‘The right to education should not be determined by economic background’: SNP backs abolition of graduation fees

SNP members have called for an end to all graduation fees at Scottish universities and colleges

  • Motion supporting abolition of graduation fees and the provision of financial support for graduating students passed by acclaim at SNP’s Aberdeen conference
  • Motion follows series of successful student-led campaigns that have seen graduation fees scrapped at Glasgow, Strathclyde, Aberdeen, Robert Gordon, Edinburgh Napier and Stirling
  • NUS Scotland research has shown Scottish students can pay as much as £225 in order to graduate
  • NUS Students deputy leader Abby Hastings: “Graduation should not come with a price tag”

THE SNP has voted in favour on a motion at their party conference in Aberdeen today [15 October] calling on Scotland’s higher and further education institutions to abolish all compulsory fees for graduating students.

The motion, proposed by SNP Students, welcomes the recent decision by the University of Glasgow and several other Scottish institutions to scrap fees previously charged to all graduates, and calls upon all of Scotland’s colleges and universities to follow suit and ensure that “financial support is available to students to ensure that all can achieve graduation regardless of personal financial situations.”

According to the National Union of Students (NUS) Scotland, many Scottish students are paying up to £225 to take part in their graduation ceremonies, while others are charged simply for graduating.

In late 2018, NUS Scotland published data obtained via Freedom of Information requests which showed that specific graduation fees are charged by 70 per cent of Scottish universities and 16 per cent of colleges.

“The fact that some students are paying up to £225 to simply attend their graduation is a slap in the face.” SNP Students deputy leader Abby Hastings

Additionally, many universities and colleges require all library fines are paid in full before graduation can take place, as well as requiring that students purchase or rent the robes required for the ceremony, with some institutions taking commissions on these hires. Even prior to these and other expenses, some students are required to spend £70 just to get a seat in the hall for graduation.
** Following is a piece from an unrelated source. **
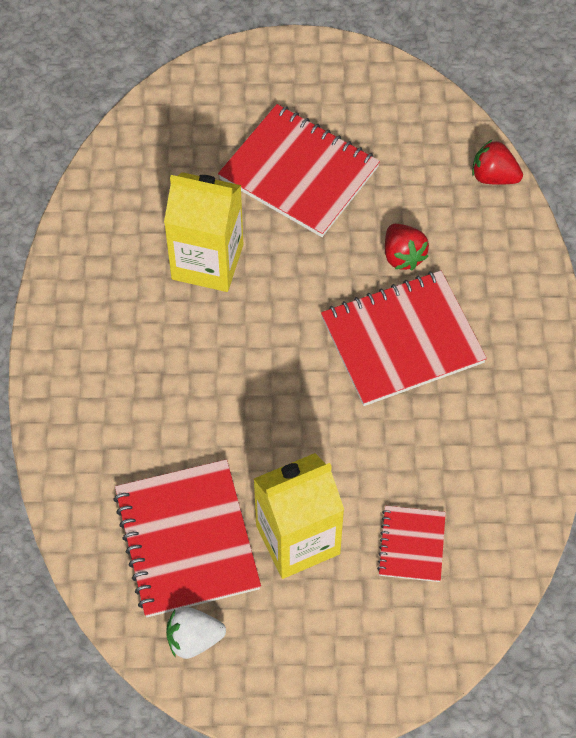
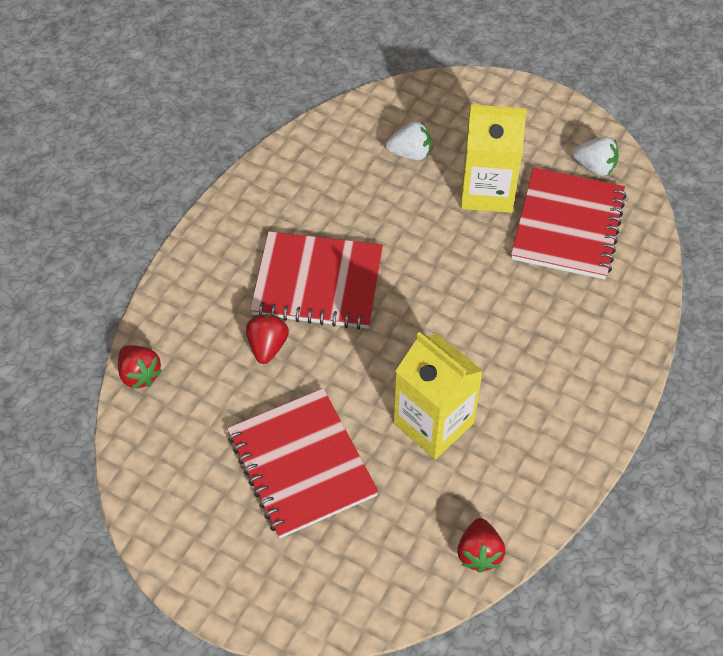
camera: 150 degrees left, 5 degrees down
(108, 177) = (479, 553): none -> red strawberry
(411, 545) = (410, 153): red notebook -> white strawberry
Since these revelations, a series of successful student-led campaigns have seen graduation fees scrapped at Glasgow, Strathclyde, Aberdeen, Robert Gordon, Edinburgh Napier and Stirling universities.

Addressing SNP delegates today, SNP Students deputy leader Abby Hastings said: “The fight for truly free higher education is not yet won, and while graduation fees exist, the cost to graduate is too much for some students with disadvantaged economic backgrounds, and they are being further exploited by universities.

“For students, graduation is often the highlight of the academic year, if not their academic life. The fact that some students are paying up to £225 to simply attend their graduation is a slap in the face. £225 is over one month of the Students Awards Agency for Scotland’s highest bracket.

READ MORE: Liam McCabe: Graduation fees are a stealth tax on students - time to scrap them

“Graduation should not be a privilege. Graduation should not come with a price tag.”

Responding to the motion, SNP MSP Rona Mackay said: “The SNP is, and will always remain, the party of free education.

“A student’s graduation is one of the most important days of their life as they rightly celebrate years of hard work – this shouldn’t come at a cost.

“Students in Scotland should never be constrained by personal finances - it’s time for all of our universities and colleges to get rid of these fees once and for all.”

Also commenting, NUS Scotland President Liam McCabe said: “We’re delighted that SNP members are calling time on graduation fees, recognising the unfair costs of graduation for Scotland’s students.

“Working in partnership with NUS Scotland, student associations and the institutions, we can ensure that graduation is the big pay-off for students, not the great pay out.”